Diving mule man in hot water
From ANIMAL PEOPLE, December 2001:
ST. LOUIS–Tim Rivers, 55, of Citra, Florida, notorious for the “Tim Rivers High Diving Mule Act” performed since 1957 at county fairs around the U.S., is among nine defendants named in federal indictments for allegedly illegally supplying 11 captive-raised tigers and leopards to canned hunts.
Indicted with Rivers for alleged conspiracy and Lacey Act violations were Lazy L Exotics owners Todd Lantz, 39, and Vicki Lantz, 40, of Cape Girardeau, Missouri; Freddy Wilmoth, 44, of Gentry, Arkansas, who is son of Wild Wilderness Drive Through Safari owner Ross Wilmoth; and Stoney Elam, 30, owner of the Power House Wildlife Sanctuary in Fort Gibson, Oklahoma.
Named later were three Michigan men who allegedly bought some of the animals’ pelts: George F. Riley, 69, of Farmington Hills; Leonard Kruszewski, 40, of Milford; and William D. Foshee, 43, of Jackson. Issued earlier, the indictments were opened in November 2001. The Lacey Act bars taking, moving, or selling in violation of any U.S. law or treaty.

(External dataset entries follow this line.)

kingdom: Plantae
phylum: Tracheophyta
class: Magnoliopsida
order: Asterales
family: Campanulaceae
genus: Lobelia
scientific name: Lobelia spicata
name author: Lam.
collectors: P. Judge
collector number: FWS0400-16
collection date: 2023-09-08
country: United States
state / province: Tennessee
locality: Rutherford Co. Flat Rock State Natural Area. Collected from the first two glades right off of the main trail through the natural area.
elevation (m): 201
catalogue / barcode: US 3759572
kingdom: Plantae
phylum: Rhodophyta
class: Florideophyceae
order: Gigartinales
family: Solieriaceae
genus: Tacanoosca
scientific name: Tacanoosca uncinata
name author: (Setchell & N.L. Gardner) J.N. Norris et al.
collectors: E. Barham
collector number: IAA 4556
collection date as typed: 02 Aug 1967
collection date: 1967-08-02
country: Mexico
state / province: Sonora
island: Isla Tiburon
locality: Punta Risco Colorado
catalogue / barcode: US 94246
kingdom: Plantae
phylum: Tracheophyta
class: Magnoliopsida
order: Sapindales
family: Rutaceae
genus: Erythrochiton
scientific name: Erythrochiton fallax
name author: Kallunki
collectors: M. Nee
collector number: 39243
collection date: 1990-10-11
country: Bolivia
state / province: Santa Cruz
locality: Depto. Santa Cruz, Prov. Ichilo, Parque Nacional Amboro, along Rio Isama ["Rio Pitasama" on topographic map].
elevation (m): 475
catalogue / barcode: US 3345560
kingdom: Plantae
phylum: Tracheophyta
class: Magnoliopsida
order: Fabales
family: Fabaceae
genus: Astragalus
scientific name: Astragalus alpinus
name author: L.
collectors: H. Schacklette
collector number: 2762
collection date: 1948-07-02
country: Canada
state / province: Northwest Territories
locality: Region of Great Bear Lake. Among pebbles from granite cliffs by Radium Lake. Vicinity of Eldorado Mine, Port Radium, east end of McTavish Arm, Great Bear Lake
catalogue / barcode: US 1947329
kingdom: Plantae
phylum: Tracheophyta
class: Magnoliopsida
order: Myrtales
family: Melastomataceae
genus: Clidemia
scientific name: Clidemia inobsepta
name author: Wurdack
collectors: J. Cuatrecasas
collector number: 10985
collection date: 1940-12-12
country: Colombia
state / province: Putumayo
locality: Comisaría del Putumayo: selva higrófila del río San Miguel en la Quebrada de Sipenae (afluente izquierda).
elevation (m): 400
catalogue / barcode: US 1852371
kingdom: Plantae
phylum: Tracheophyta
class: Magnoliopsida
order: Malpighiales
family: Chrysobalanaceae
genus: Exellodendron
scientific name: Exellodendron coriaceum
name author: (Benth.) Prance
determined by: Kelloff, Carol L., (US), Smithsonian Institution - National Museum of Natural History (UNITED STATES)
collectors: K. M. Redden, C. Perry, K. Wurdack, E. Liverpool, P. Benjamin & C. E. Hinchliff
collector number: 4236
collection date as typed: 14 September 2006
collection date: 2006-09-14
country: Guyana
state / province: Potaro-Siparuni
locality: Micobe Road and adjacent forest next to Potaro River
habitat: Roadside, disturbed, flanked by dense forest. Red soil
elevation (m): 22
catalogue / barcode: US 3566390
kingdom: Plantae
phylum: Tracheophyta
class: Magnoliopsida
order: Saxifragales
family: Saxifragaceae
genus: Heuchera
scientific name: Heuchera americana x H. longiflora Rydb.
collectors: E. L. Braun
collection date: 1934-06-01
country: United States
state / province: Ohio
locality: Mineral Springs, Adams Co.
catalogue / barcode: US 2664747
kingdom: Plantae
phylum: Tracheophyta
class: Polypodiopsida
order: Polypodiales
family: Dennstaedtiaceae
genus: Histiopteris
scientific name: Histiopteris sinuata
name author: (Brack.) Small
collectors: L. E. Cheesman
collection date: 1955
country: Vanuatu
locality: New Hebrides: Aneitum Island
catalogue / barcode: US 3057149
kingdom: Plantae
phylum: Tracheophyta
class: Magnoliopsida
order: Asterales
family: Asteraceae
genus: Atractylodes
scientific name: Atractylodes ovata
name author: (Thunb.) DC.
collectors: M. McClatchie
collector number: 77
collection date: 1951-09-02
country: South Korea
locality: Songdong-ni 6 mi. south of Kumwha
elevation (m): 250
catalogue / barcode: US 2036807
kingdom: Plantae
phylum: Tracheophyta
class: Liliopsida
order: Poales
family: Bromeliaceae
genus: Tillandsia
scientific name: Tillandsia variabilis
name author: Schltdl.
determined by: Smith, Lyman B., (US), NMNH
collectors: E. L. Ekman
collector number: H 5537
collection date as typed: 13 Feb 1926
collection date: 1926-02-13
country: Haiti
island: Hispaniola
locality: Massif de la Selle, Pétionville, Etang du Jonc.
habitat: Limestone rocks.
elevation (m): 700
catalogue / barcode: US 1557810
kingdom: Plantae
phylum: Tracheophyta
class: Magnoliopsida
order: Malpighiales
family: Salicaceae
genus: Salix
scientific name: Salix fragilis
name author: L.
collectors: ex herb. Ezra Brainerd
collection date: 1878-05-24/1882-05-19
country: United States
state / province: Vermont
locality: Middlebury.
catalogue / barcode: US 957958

The nine defendants were indicted in a continuing investigation, said a U.S. Fish and Wildlife Service press release. “In January 2001, Woody Thompson Jr.,” owner of the Willow Lake Sportsmen’s Club in Three Rivers, Michigan, “was sentenced to serve six months home detention and two years probation; fined $2,000; and ordered to pay $28,000 to the National Fish and Wildlife Foundation’s Save the Tigers Fund,” the Fish and Wildlife Service release said.
The case resulted from a probe by the Fish and Wildlife Service and federal attorneys in Missouri, Illinois, and Michigan, who the release said, “uncovered a group of residents and small business owners who allegedly bought and killed exotic tigers, leopards, snow leopards, lions, mountain lions, cougars, mixed breed cats and black bears with the intention of introducing meat and skins into the animal parts trade.”
Rivers was accused of selling two leopards in 1998. Elam allegedly sold two tigers and three leopards. Todd Lantz was accused of buying four tigers from Freddy Wilmoth in 1998 and taking them to be shot at the 5H Ranch in Cape Girardeau. “Vicki Lantz prepared federal forms falsely stating that the transaction was a donation,” the press release said.
Jim Mason, now head of the Two Mauds Foundation in Mt. Vernon, Missouri, told ANIMAL PEOPLE that he had heard of the activities of Lazy L Exotics and the 5H Ranch “the first time I went to Cape Girardeau to investigate the wildlife traffic,” after editing the Animals’ Agenda magazine, 1981-1986.
Rivers took over the Diving Mule Act from his father, who reportedly founded it. In early years a monkey was often chained to the back of the mule, who was forced to dive into a tank of water from a ramp of varying height. In recent years the monkey was no longer seen.
Rivers fled town to evade cruelty charges against the Diving Mule Act in Babylon, N.Y., 1979 and 1991; Brockton, Mass., 1983; Jackson, Miss., 1988; Birmingham, Ala., 1990; and Lackawanna, N.Y., 2000. The Diving Mule Act was stopped by injunction in 1989 in Huntsville, Ala.; in 1994 in Chicago; and in 2001 in Green County, Tenn. In 1994, Brevard County, Fla., passed an emergency bylaw to bar the act from the county fair. In 1998 the Florida House
Agriculture Committe approved a bill to ban the Diving Mule Act, but the bill did not advance farther. In 1999 Rivers won dismissal of a cruelty case brought by Justice for Animals in North Carolina when the veterinarian who was to testify against him did not appear.